Okay, maybe it doesn’t look like a fancy briefcase or equipment case, it’s functional. This plastic case from Stanley opens up, allowing the two sides to sit flat, holding all your tools. Plastic covers over the two sides keep things in place while opening. Each side has several compartments, allowing you to organize your tools. The center section consists of six plastic parts drawers to keep your most commonly needed small parts conveniently at hand. The one potential drawback is that the latches are plastic, so may break if used extensively.

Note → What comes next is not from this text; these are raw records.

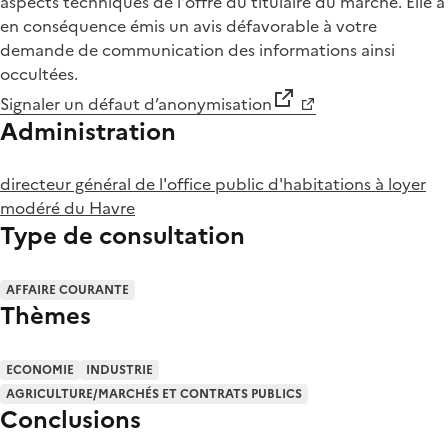
aspects techniques de l'offre du titulaire du marché. Elle a
en conséquence émis un avis défavorable à votre
demande de communication des informations ainsi
occultées.
Signaler un défaut d’anonymisation
Administration
directeur général de l'office public d'habitations à loyer
modéré du Havre
Type de consultation
AFFAIRE COURANTE
Thèmes
ECONOMIE
INDUSTRIE
AGRICULTURE/MARCHÉS ET CONTRATS PUBLICS
Conclusions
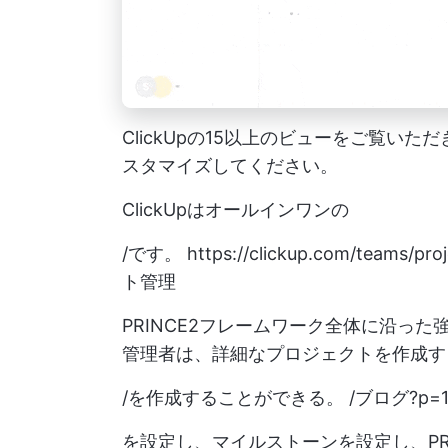
ClickUpの15以上のビューをご覧い
スタマイズしてください。
ClickUpはオールインワンの
/です。
https://clickup.com/teams/pr
ト管理
PRINCE2フレームワーク全体に沿っ
管理者は、詳細なプロジェクトを作成す
/を作成することができる。 /ブログ?p=10
を設定し、マイルストーンを設定し、PR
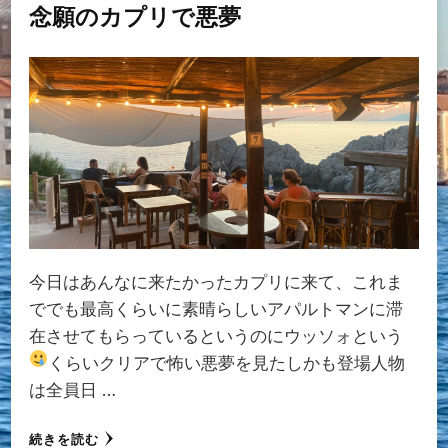
念願のカプリで悪夢
今日はあんなに来たかったカプリに来て、これま
ででも最高くらいに素晴らしいアパルトマンに滞
在させてもらっているというのにウッソォという
くらいクリアで怖い悪夢を見た
しかも登場人物
は全員日 …
続きを読む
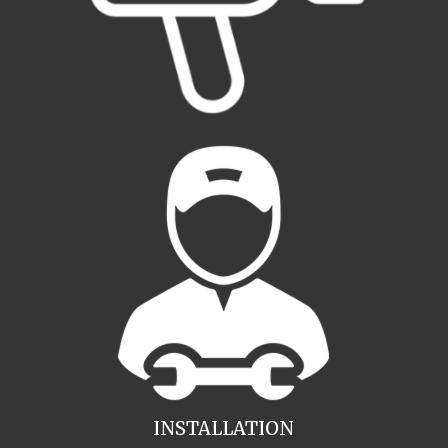
INSTALLATION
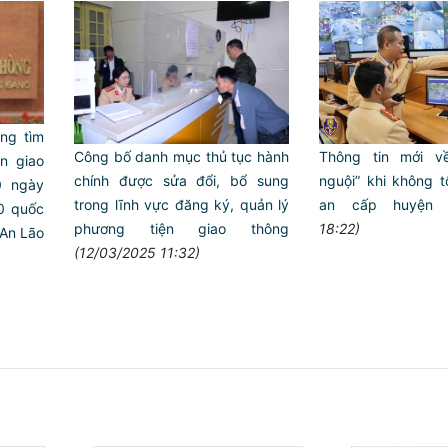
ng tìm
Công bố danh mục thủ tục hành
Thông tin mới v
̣n giao
chính được sửa đổi, bổ sung
nguội” khi không 
0 ngày
trong lĩnh vực đăng ký, quản lý
an cấp huyện
0 quốc
phương tiện giao thông
18:22)
 An Lão
(12/03/2025 11:32)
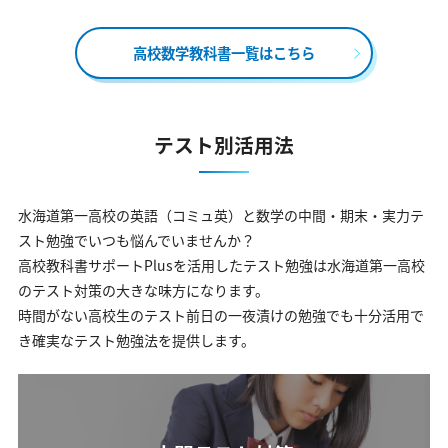
高校数学教科書一覧はこちら
テスト別活用法
水海道第一高校の英語（コミュ英）と数学の中間・期末・実力テ
スト勉強でいつも悩んでいませんか？
高校教科書サポートPlusを活用したテスト勉強は水海道第一高校
のテスト対策の大きな味方になります。
時間がない高校生のテスト前日の一夜漬けの勉強でも十分活用で
き確実なテスト勉強法を提供します。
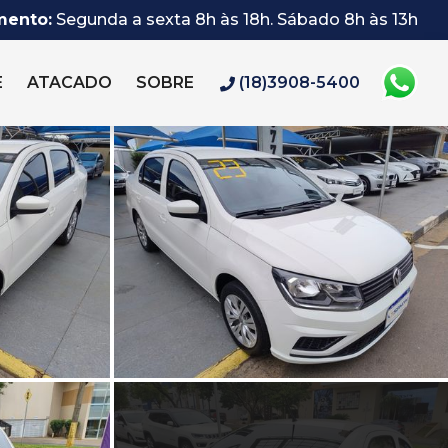
mento:
Segunda a sexta 8h às 18h. Sábado 8h às 13h
E
ATACADO
SOBRE
(18)3908-5400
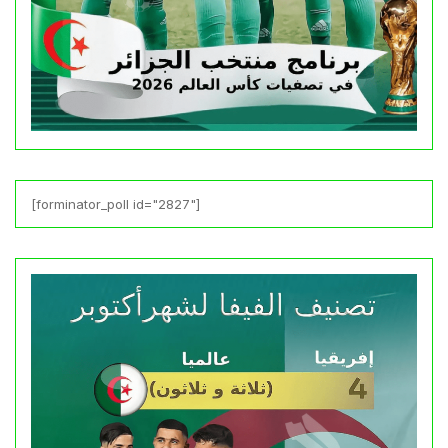
[forminator_poll id="2827"]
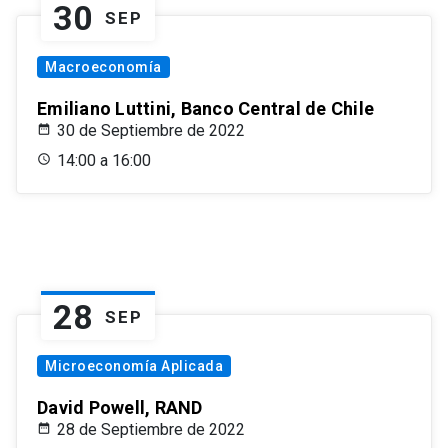
30
SEP
Macroeconomía
Emiliano Luttini, Banco Central de Chile
30 de Septiembre de 2022
14:00 a 16:00
28
SEP
Microeconomía Aplicada
David Powell, RAND
28 de Septiembre de 2022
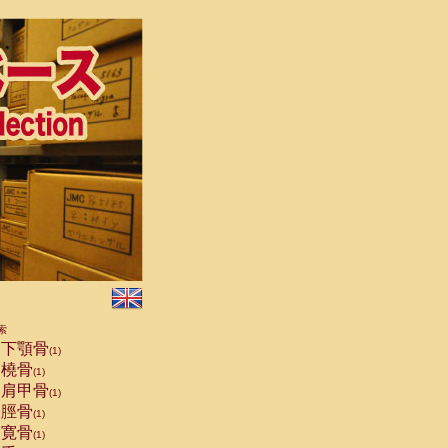
索
下顎骨
(1)
橈骨
(1)
肩甲骨
(1)
脛骨
(1)
寛骨
(1)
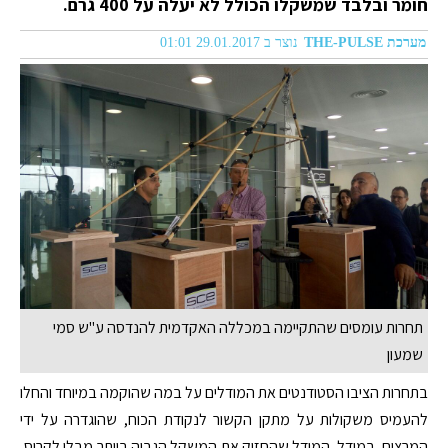
חומר ובלבד שמשקלו הכולל לא יעלה על 400 גרם.
מערכת THE-PULSE
נוצר ב 29.01.2017 01:01
תחרות עומסים שהתקיימה במכללה האקדמית להנדסה ע"ש סמי
שמעון
בתחרות הציבו הסטודנטים את המודלים על במה שהוקמה במיוחד והחלו
להעמיס משקולות על מתקן הקשור לנקודת הכוח, שהוגדרה על ידי
המרצים, במודל. המודל שהחזיק את המשקל הגבוה ביותר מבלי לקרוס,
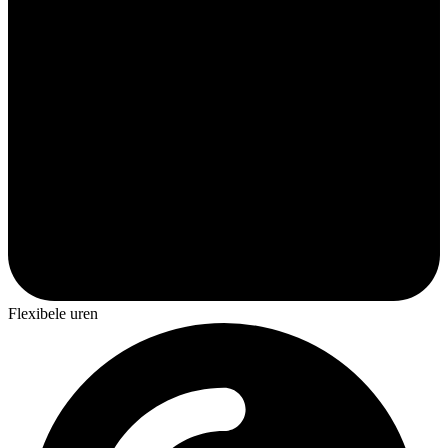
Flexibele uren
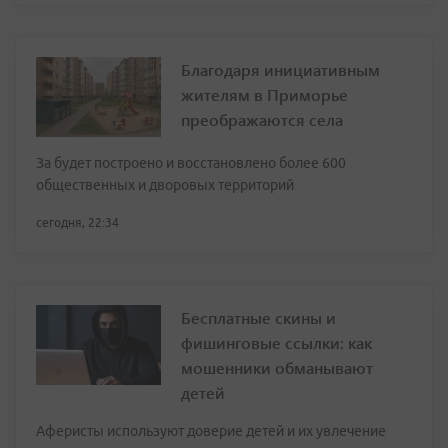
Благодаря инициативным
жителям в Приморье
преображаются села
За будет построено и восстановлено более 600
общественных и дворовых территорий
сегодня, 22:34
Бесплатные скины и
фишинговые ссылки: как
мошенники обманывают
детей
Аферисты используют доверие детей и их увлечение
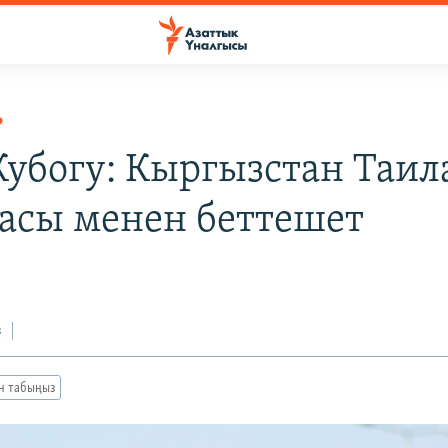
Р
Кубогу: Кыргызстан Таил
асы менен беттешет
з
ан табыңыз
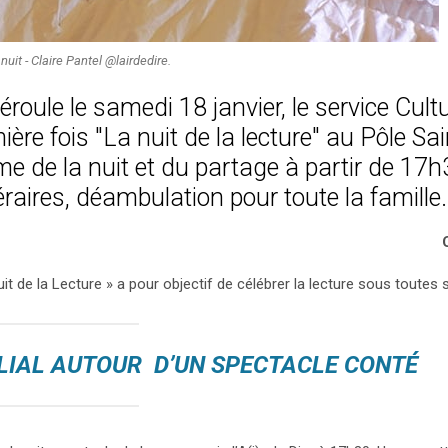
nuit - Claire Pantel @lairdedire.
éroule le samedi 18 janvier, le service Cultu
ère fois "La nuit de la lecture" au Pôle Sai
me de la nuit et du partage à partir de 17h
raires, déambulation pour toute la famille.
Nuit de la Lecture » a pour objectif de célébrer la lecture sous toutes
ILIAL AUTOUR D’UN SPECTACLE CONTÉ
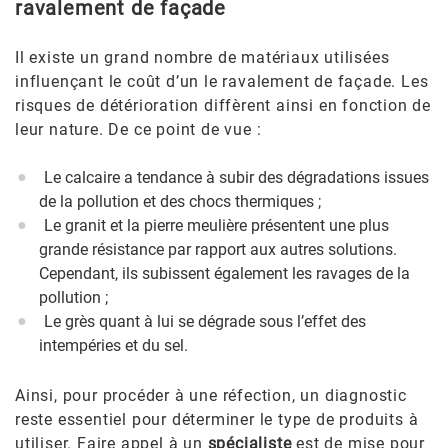
ravalement de façade
Il existe un grand nombre de matériaux utilisées
influençant le coût d’un le ravalement de façade. Les
risques de détérioration diffèrent ainsi en fonction de
leur nature. De ce point de vue :
Le calcaire a tendance à subir des dégradations issues
de la pollution et des chocs thermiques ;
Le granit et la pierre meulière présentent une plus
grande résistance par rapport aux autres solutions.
Cependant, ils subissent également les ravages de la
pollution ;
Le grès quant à lui se dégrade sous l’effet des
intempéries et du sel.
Ainsi, pour procéder à une réfection, un diagnostic
reste essentiel pour déterminer le type de produits à
utiliser. Faire appel à un
spécialiste
est de mise pour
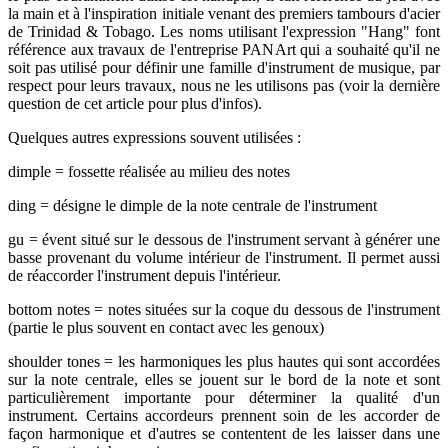
la main et à l'inspiration initiale venant des premiers tambours d'acier
de Trinidad & Tobago. Les noms utilisant l'expression "Hang" font
référence aux travaux de l'entreprise PANArt qui a souhaité qu'il ne
soit pas utilisé pour définir une famille d'instrument de musique, par
respect pour leurs travaux, nous ne les utilisons pas (voir la dernière
question de cet article pour plus d'infos).
Quelques autres expressions souvent utilisées :
dimple = fossette réalisée au milieu des notes
ding = désigne le dimple de la note centrale de l'instrument
gu = évent situé sur le dessous de l'instrument servant à générer une
basse provenant du volume intérieur de l'instrument. Il permet aussi
de réaccorder l'instrument depuis l'intérieur.
bottom notes = notes situées sur la coque du dessous de l'instrument
(partie le plus souvent en contact avec les genoux)
shoulder tones = les harmoniques les plus hautes qui sont accordées
sur la note centrale, elles se jouent sur le bord de la note et sont
particulièrement importante pour déterminer la qualité d'un
instrument. Certains accordeurs prennent soin de les accorder de
façon harmonique et d'autres se contentent de les laisser dans une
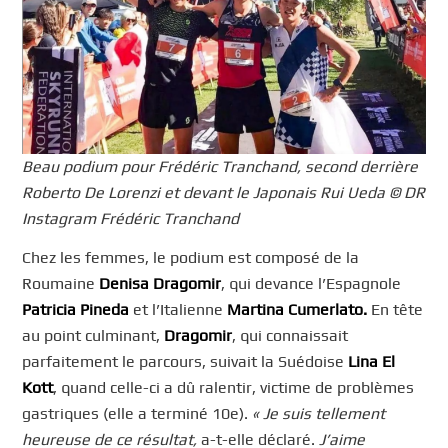
Beau podium pour Frédéric Tranchand, second derrière
Roberto De Lorenzi et devant le Japonais Rui Ueda © DR
Instagram Frédéric Tranchand
Chez les femmes, le podium est composé de la
Roumaine
Denisa Dragomir
, qui devance l’Espagnole
Patricia Pineda
et l’Italienne
Martina Cumerlato.
En tête
au point culminant,
Dragomir
, qui connaissait
parfaitement le parcours, suivait la Suédoise
Lina El
Kott
, quand celle-ci a dû ralentir, victime de problèmes
gastriques (elle a terminé 10e).
« Je suis tellement
heureuse de ce résultat,
a-t-elle déclaré.
J’aime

Before embarking on the current stage of my life, I spent 15 years as a Manufacturing Engineer in both the medical equipment field (medical electronics) and automotive engineering (city transit buses). After that, I owned a small construction company, mostly doing residential remodeling and commercial tenant finishes. I am no longer in either of these fields, but still get my hands plenty dirty as a consummate do-it-yourselfer; working on everything from remodeling my own home to rebuilding my car’s engines. My hobby (when I can find the time) is woodworking; making everything from toilet paper holders, to shelves, to music stands for my own home. My wife long ago gave up the idea that a two car garage is for parking two cars; it is my workshop.
While I cannot claim to having worked professionally with all types of tools, I have worked professionally with some. This comes from my previous careers, where I had to specify, buy and at times live with those decisions. Additionally, I would have to say that my engineering background has given me a thorough understanding of the construction of such tools. So, while I may not have used a particular type of tool personally, I have the knowledge to cut through all the advertising hype and statistics; in order to get at the truth of how well a tool will operate and last.
In my current career as a writer, I've written over 90 books. This includes my own titles and those I've written on contract. I've also written a complete website on how to build your own home.